I recommend a small 5% to 10% precious metals position, implemented via a low-cost gold ETF that tracks bullion prices. Beyond acting as portfolio insurance, an allocation to gold can enhance returns during certain market environments. Just rebalance back to your target allocation band annually.

Eric Lam, Head of Business Strategy, Energy Credit Transfer

   INVEST IN VARIED COMPANY SIZES

One smart move to diversify an investment portfolio is to invest in various companies. However, make sure they’re in similar leagues in asset sizes. This will help you reduce the risk of depending on the performance of just one company. 

This way, if one company faces challenges, the others can potentially offset losses—you’ll have a more balanced and resilient portfolio. As I’ve observed, this is a straightforward way to enhance an investment strategy while keeping things simple and manageable.

Joe Chappius, Financial Planner, Tax Climate

   REBALANCE YOUR PORTFOLIO PERIODICALLY

A key step in diversifying an investment portfolio is periodic rebalancing. As investments perform differently over time, their proportions in your portfolio change. Regularly adjusting the holdings back to their target allocations ensures diversification is maintained. 

This doesn’t need to be done too frequently, perhaps quarterly or at least semi-annually. By doing this, you can keep your investment strategy on track and mitigate the risks associated with overexposure to any single asset.

Tobias Liebsch, Co-Founder, Fintalent.io

   CONSULT A FINANCIAL ADVISOR

It’s important to consult with a financial advisor. From my experience as an investor, I know that creating a diversified portfolio isn’t simple. For those who are just starting out in investing or don’t have the time to do the in-depth research needed to put together a secure, efficient, and diversified portfolio, it’s a smart move to work with a professional.

A financial advisor will collaborate with you to create a portfolio that meets your specific needs, while also ensuring that your investments are varied enough to protect your financial assets. It’s a good idea to take the time to talk to several potential advisors and choose one that you feel comfortable with. 

Some advisors will take a hands-on approach to managing your portfolio alongside you, while others will simply assist in making a plan. It’s important to choose an advisor who offers the services that you’re looking for.

Jonathan Merry, Founder, Moneyzine

   SCRUTINIZE TREND VIABILITY

It’s vital that you don’t just jump on a trend that you’re trying to classify as a logical or new investment opportunity to justify your diversification. For example, with NFTs, many people jumped into diversifying their portfolio without actually doing research or assessing the viability of the long-term implications of NFT investment and the potential downsides.

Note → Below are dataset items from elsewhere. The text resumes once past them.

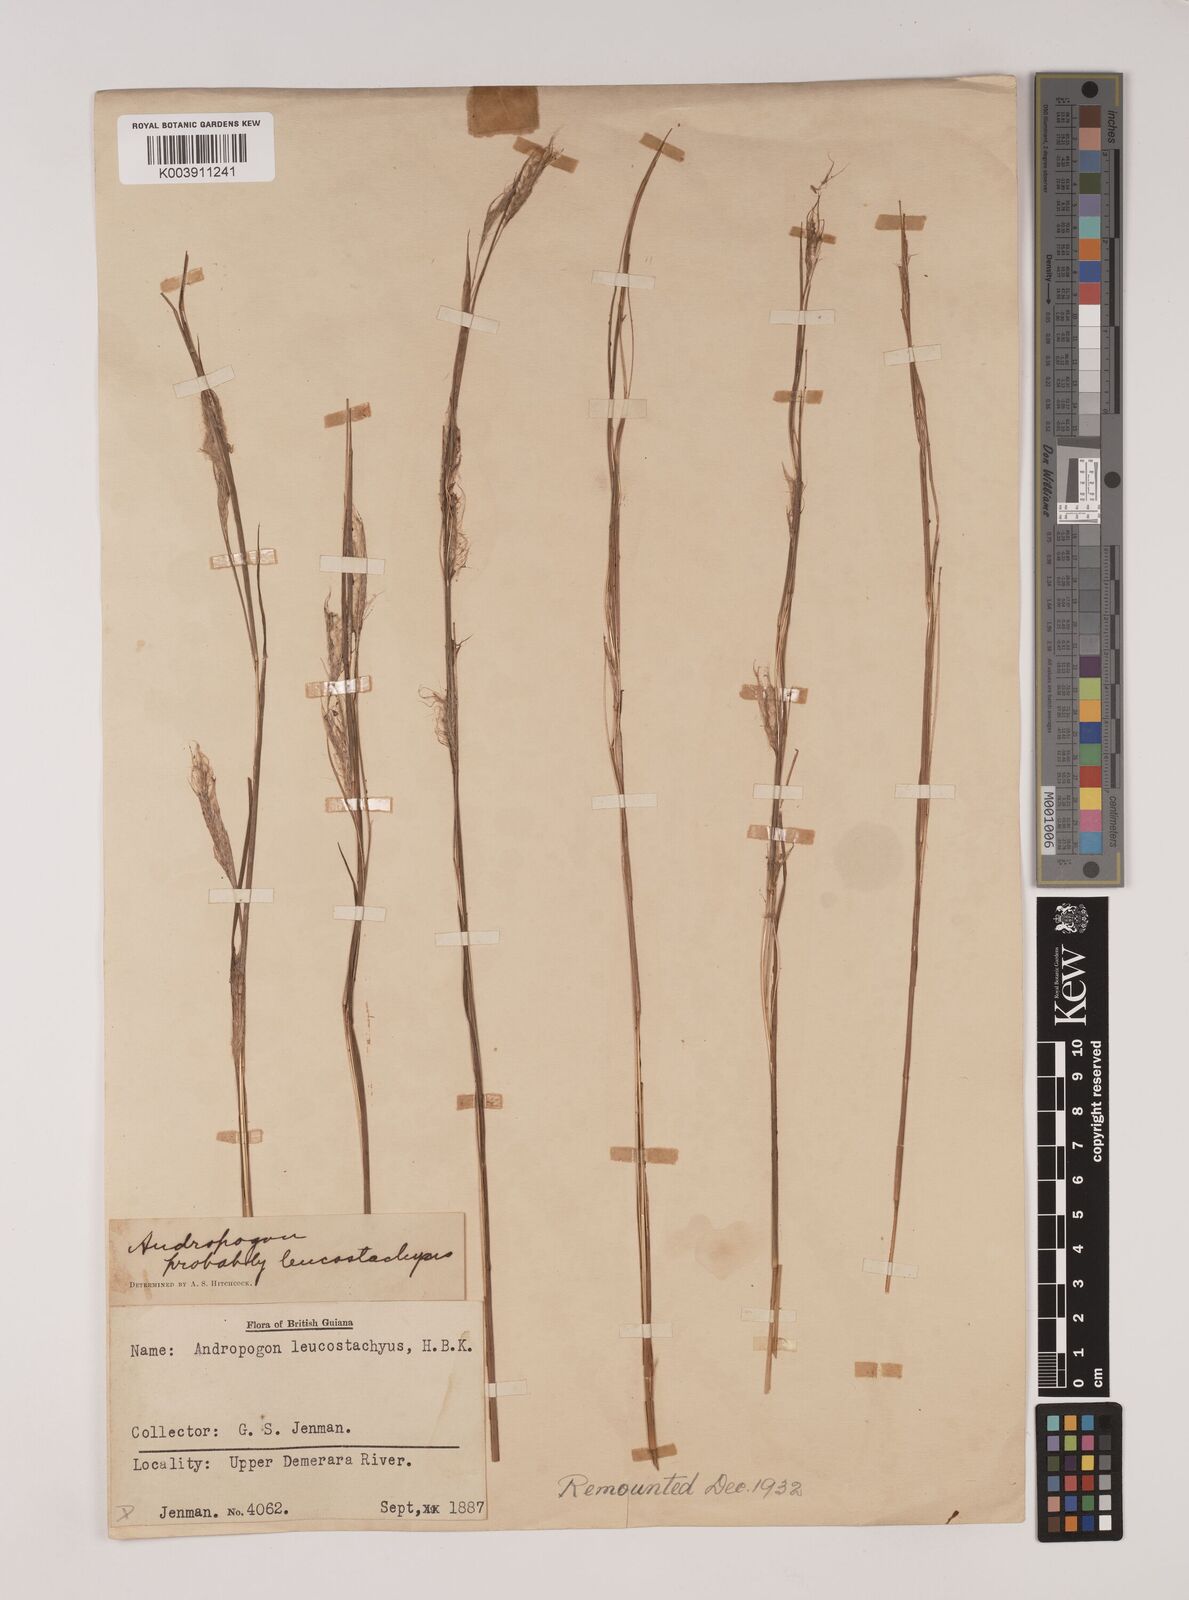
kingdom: Plantae
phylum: Tracheophyta
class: Liliopsida
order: Poales
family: Poaceae
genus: Andropogon
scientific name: Andropogon leucostachyus
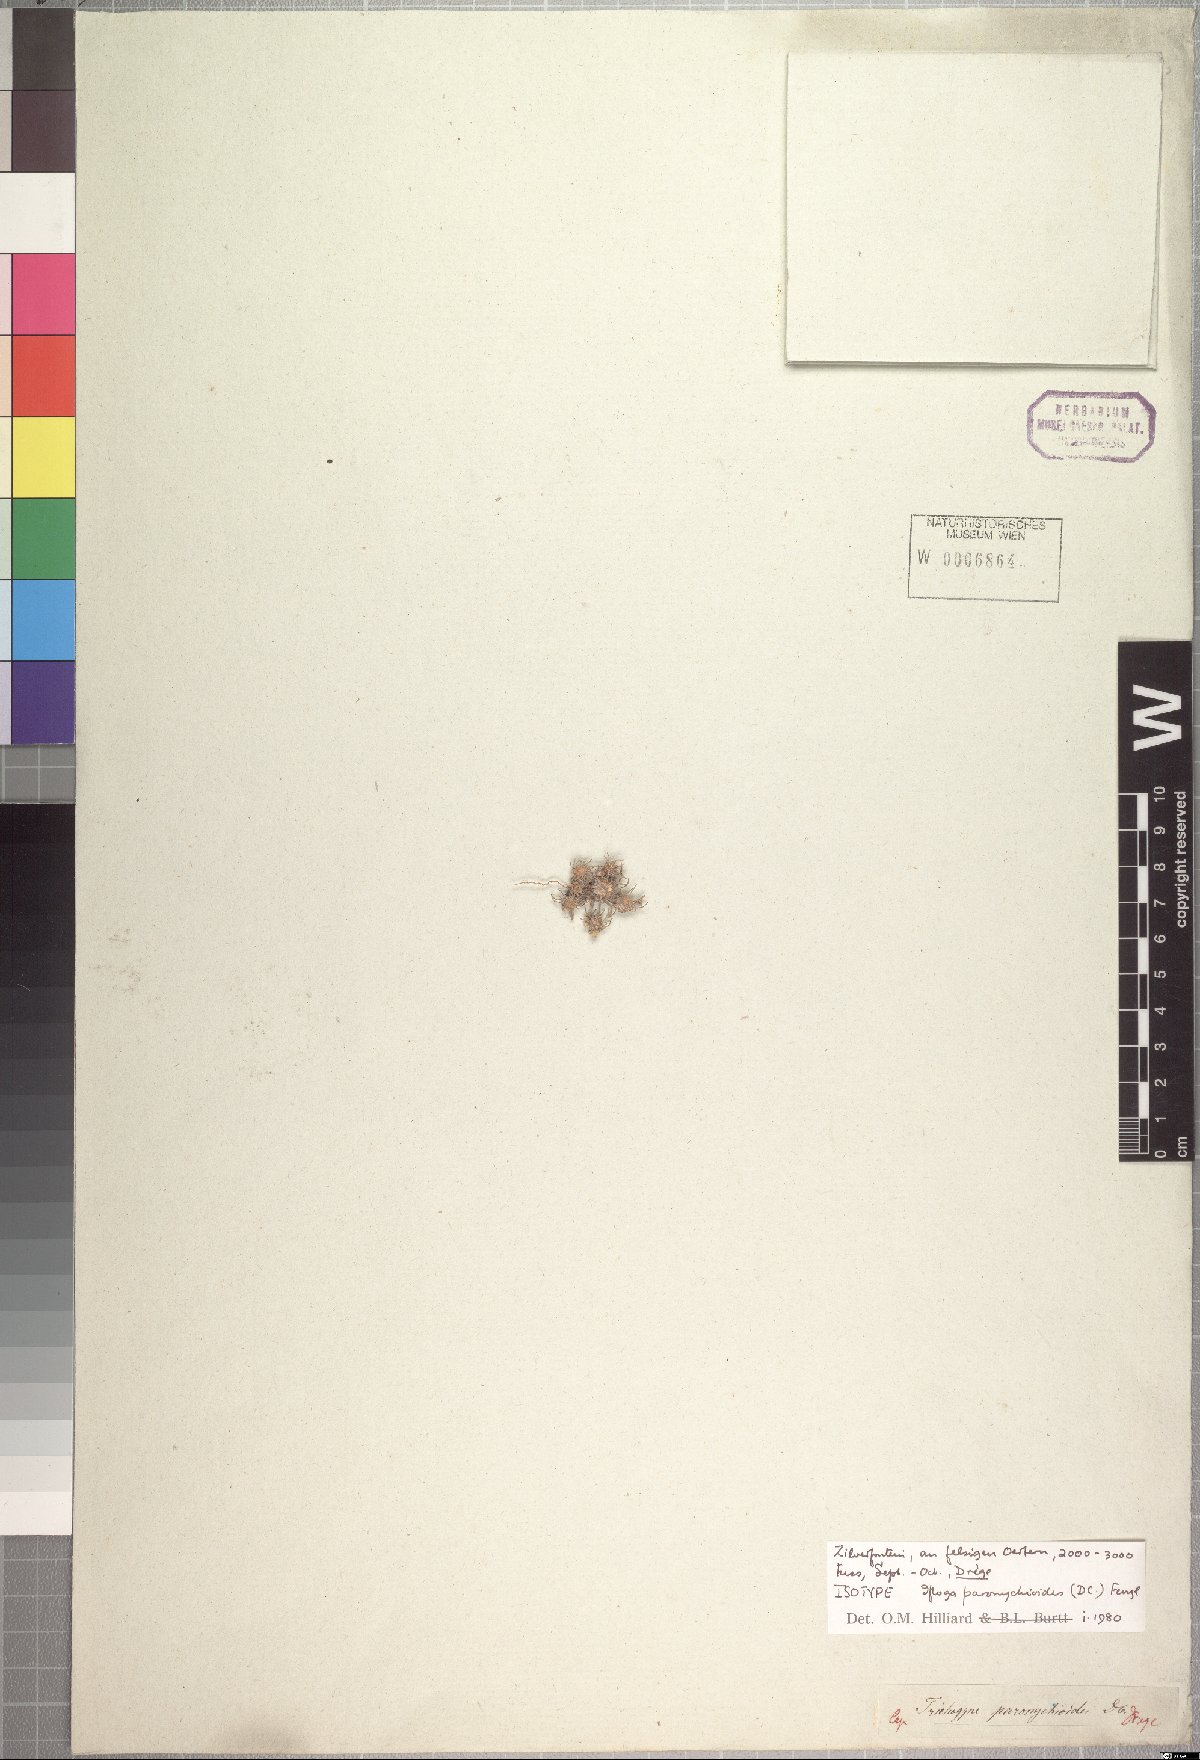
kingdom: Plantae
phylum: Tracheophyta
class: Magnoliopsida
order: Asterales
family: Asteraceae
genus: Ifloga
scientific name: Ifloga paronychioides
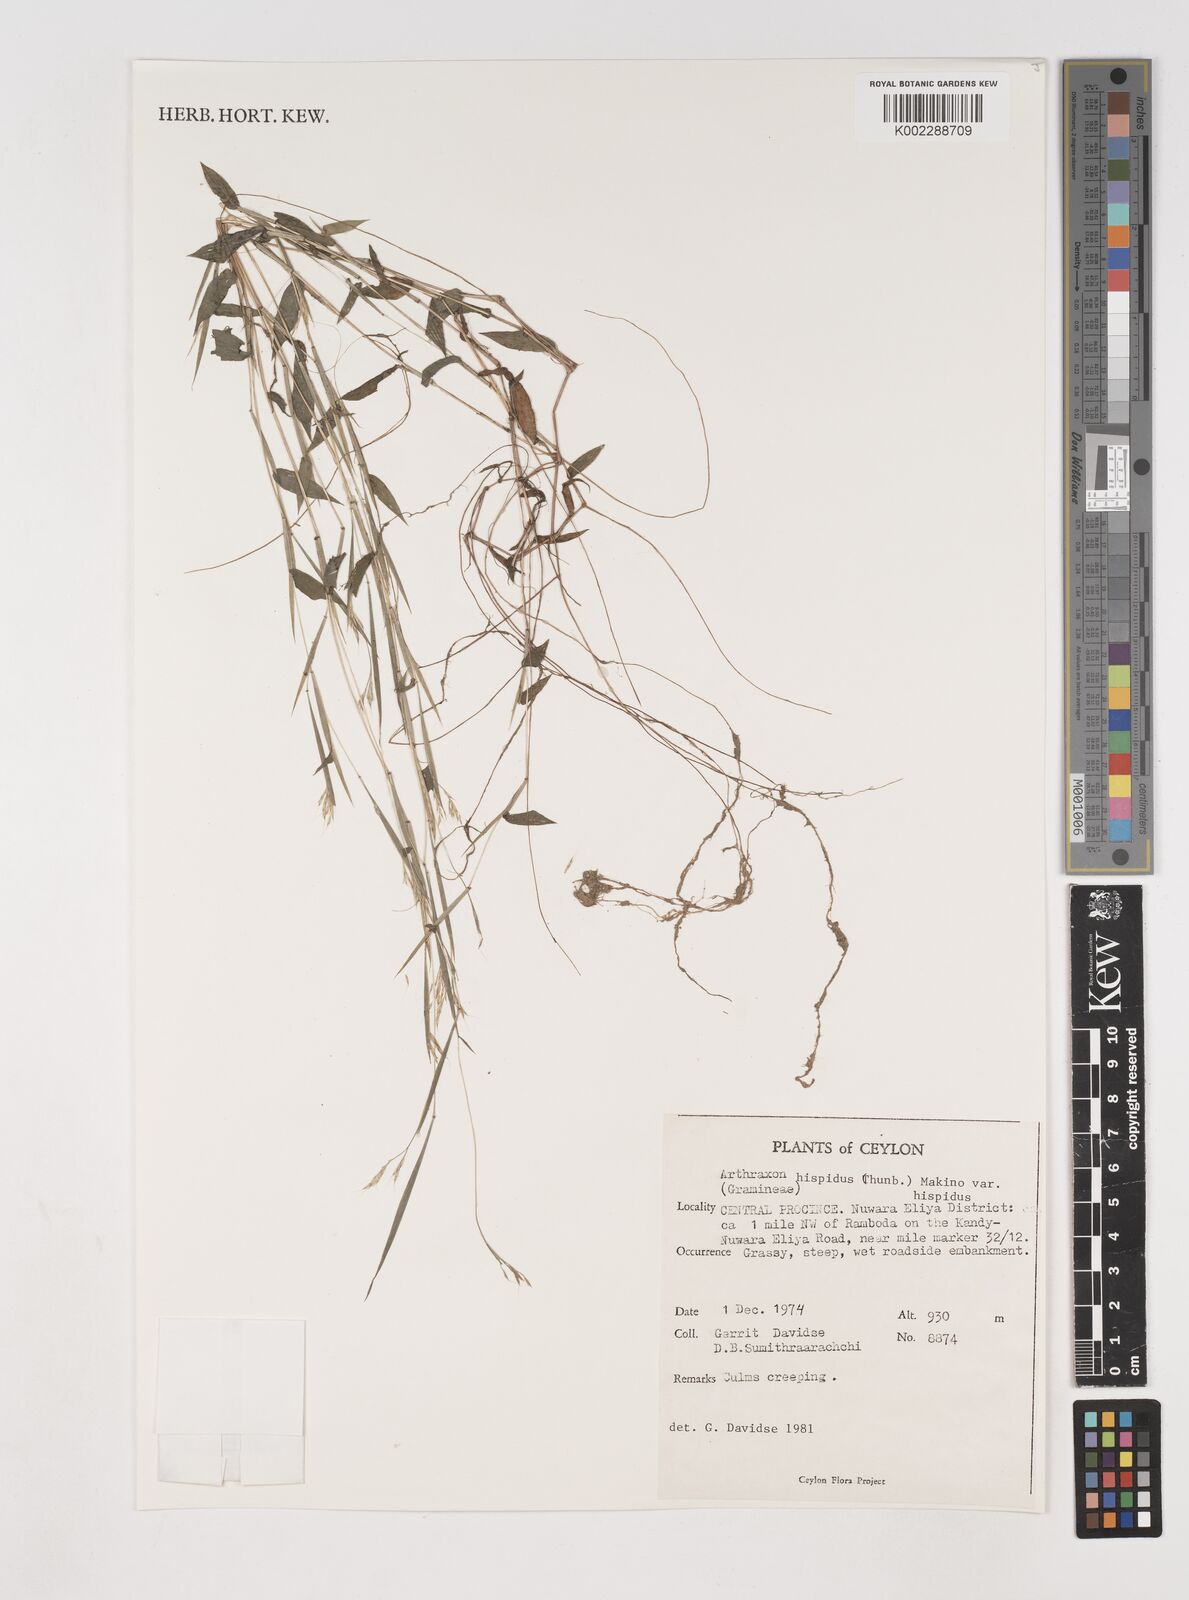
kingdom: Plantae
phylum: Tracheophyta
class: Liliopsida
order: Poales
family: Poaceae
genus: Arthraxon
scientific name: Arthraxon hispidus
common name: Small carpgrass
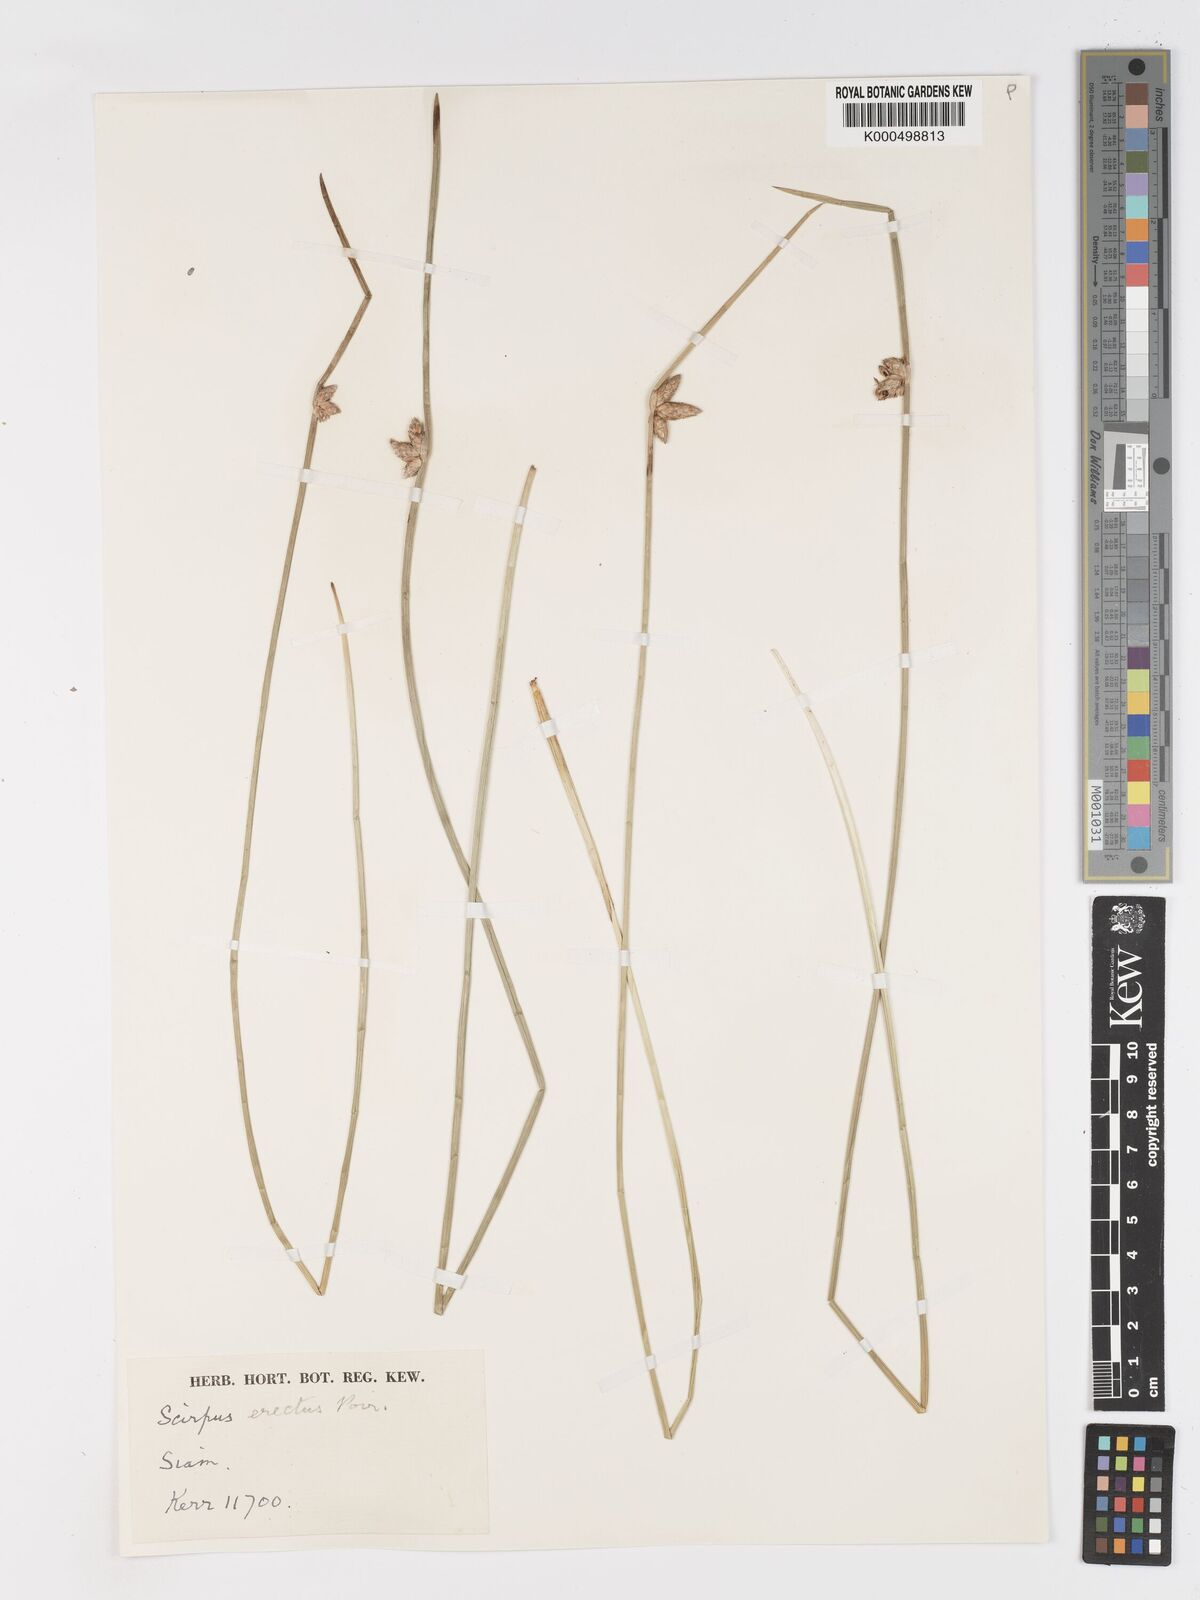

Try not to see it as missing out if the opportunity to diversify comes along, but take the time to look at the viability of the product and scrutinize it regarding what the future might hold before you make the jump to diversify.

Ian Wright, Managing Director, Business Financing

   INCORPORATE BROAD-MARKET INDEX FUNDS

Incorporate low-cost, broad-market index funds into your investment portfolio. These funds provide exposure to a wide range of stocks or bonds and reduce the risk associated with individual securities.

Investors gain diversification across various companies or bonds through this investment, which will enhance the overall stability of their portfolio. The low-cost nature of index funds also minimizes fees, meaning that more of the returns generated by the diversified assets contribute to the investor’s bottom line.

This strategy simplifies the investment process and offers a prudent way to achieve broad market exposure.